Public journal

A public journal (official gazette, official journal, or official diary) is a day-by-day record of the business and proceedings of a public body.

Journals of this sort are also often referred to as minutes or gazettes (see the category "Gazettes").

In some countries, the publication in the official journal is a condition for the law to come into effect (known as publication in the official journal). A public journal is not necessarily released into the public domain.
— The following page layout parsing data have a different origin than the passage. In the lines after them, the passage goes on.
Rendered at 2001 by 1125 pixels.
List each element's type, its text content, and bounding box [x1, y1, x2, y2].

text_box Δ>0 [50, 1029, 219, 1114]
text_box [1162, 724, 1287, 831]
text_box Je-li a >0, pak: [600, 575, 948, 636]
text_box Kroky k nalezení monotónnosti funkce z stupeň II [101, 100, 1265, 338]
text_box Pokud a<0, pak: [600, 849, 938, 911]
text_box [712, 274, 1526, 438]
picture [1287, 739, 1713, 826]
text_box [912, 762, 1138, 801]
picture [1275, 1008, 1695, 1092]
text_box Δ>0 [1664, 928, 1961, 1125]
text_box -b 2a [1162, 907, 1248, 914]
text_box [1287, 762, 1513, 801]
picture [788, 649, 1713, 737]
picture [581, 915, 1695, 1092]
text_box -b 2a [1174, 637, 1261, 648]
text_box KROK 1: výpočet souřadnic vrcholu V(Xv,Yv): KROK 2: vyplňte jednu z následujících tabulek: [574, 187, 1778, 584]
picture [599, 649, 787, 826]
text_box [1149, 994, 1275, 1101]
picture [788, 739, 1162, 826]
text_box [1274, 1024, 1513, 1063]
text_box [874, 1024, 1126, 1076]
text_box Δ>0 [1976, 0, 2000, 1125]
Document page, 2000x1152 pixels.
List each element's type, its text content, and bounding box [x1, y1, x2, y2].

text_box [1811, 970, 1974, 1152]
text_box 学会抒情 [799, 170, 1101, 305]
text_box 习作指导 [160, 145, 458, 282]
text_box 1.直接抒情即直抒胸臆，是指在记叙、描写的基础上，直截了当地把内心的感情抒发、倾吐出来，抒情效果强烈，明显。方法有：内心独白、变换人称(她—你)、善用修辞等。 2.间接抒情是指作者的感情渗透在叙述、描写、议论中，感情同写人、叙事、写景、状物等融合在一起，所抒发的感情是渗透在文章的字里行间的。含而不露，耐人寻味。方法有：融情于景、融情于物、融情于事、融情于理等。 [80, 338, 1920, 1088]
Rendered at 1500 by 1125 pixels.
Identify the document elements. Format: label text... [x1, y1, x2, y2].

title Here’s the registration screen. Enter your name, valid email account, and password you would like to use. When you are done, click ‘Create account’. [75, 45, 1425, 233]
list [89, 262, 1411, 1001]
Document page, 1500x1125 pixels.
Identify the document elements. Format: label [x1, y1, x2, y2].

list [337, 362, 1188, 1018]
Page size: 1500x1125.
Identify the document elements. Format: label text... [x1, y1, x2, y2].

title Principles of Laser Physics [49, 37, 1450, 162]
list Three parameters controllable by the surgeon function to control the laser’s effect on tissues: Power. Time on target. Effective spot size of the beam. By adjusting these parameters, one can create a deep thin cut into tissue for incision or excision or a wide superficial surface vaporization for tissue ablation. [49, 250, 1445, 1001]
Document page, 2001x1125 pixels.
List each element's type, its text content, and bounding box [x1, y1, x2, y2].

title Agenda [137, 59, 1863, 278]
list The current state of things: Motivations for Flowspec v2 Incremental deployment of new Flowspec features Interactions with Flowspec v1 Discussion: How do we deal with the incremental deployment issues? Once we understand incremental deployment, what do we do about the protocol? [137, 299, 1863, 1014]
The journals of the British Houses of Parliament contain an official record of the business transacted day by day in either house. The record does not take note of speeches, though some of the earlier volumes contain references to them. The journals are a lengthened account written from the "Votes and Proceedings" (in the House of Lords called "Minutes of Proceedings"), made day by day by the Clerks at the Table, and printed on the responsibility of the Clerk of the House. In the Commons the Votes and Proceedings, but not the Journal, bear the Speaker's signature in fulfilment of a former order that he should "peruse" them before publication. The journals of the British House of Commons begin in the first year of the reign of Edward VI in 1547, and are complete, except for a short interval under Elizabeth I. Those of the House of Lords date from the first year of Henry VIII in 1509. Before that date the proceedings in parliament were entered in the rolls of parliament, which extend from 1278 to 1503. The journals of the Lords are "records" in the judicial sense, those of the Commons are not (see Erskine May, Parliamentary Practice, 1906, pages 201–202).